[Start of section]

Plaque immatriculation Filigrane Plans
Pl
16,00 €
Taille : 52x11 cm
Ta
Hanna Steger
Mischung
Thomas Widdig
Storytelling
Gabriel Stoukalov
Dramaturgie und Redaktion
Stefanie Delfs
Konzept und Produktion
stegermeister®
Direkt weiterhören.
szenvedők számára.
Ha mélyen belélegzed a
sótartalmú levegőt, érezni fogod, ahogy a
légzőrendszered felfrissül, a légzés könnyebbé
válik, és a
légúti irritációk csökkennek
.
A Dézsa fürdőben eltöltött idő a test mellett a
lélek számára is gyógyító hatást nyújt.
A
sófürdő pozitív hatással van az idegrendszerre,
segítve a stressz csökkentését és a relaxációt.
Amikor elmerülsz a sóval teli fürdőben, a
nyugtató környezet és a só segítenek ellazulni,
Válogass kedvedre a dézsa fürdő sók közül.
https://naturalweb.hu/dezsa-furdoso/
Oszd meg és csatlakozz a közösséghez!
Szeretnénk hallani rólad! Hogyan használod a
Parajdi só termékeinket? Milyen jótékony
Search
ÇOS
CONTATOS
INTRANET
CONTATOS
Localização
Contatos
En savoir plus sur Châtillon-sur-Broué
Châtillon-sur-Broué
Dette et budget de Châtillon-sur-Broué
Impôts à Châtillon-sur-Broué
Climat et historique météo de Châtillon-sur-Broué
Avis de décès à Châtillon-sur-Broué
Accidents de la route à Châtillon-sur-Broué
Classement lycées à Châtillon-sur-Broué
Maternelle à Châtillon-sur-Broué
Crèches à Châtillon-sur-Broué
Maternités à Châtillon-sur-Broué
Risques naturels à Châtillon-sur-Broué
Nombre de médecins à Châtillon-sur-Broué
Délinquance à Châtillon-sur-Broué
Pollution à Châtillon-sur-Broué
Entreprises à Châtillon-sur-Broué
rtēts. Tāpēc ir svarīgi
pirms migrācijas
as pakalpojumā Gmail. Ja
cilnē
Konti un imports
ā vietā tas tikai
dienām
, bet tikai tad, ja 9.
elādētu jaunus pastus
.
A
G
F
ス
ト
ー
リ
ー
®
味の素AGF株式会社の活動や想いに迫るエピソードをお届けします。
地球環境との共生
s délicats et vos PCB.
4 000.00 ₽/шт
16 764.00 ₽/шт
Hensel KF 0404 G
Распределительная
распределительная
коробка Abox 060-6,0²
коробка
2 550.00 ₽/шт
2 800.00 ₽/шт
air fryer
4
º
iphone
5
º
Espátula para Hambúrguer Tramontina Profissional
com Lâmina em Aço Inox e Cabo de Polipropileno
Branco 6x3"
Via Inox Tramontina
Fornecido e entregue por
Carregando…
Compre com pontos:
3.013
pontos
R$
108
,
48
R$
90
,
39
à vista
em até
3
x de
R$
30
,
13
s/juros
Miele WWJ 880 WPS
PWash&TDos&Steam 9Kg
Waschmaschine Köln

[End of section]

◆ **WORK TO BE COMPLETED**
The response must consist solely of the lines from the first line of the entries through the line containing "nyugtató környezet és", repeated exactly.

◆ **EXERCISE OUTPUT**
Plaque immatriculation Filigrane Plans
Pl
16,00 €
Taille : 52x11 cm
Ta
Hanna Steger
Mischung
Thomas Widdig
Storytelling
Gabriel Stoukalov
Dramaturgie und Redaktion
Stefanie Delfs
Konzept und Produktion
stegermeister®
Direkt weiterhören.
szenvedők számára.
Ha mélyen belélegzed a
sótartalmú levegőt, érezni fogod, ahogy a
légzőrendszered felfrissül, a légzés könnyebbé
válik, és a
légúti irritációk csökkennek
.
A Dézsa fürdőben eltöltött idő a test mellett a
lélek számára is gyógyító hatást nyújt.
A
sófürdő pozitív hatással van az idegrendszerre,
segítve a stressz csökkentését és a relaxációt.
Amikor elmerülsz a sóval teli fürdőben, a
nyugtató környezet és a só segítenek ellazulni,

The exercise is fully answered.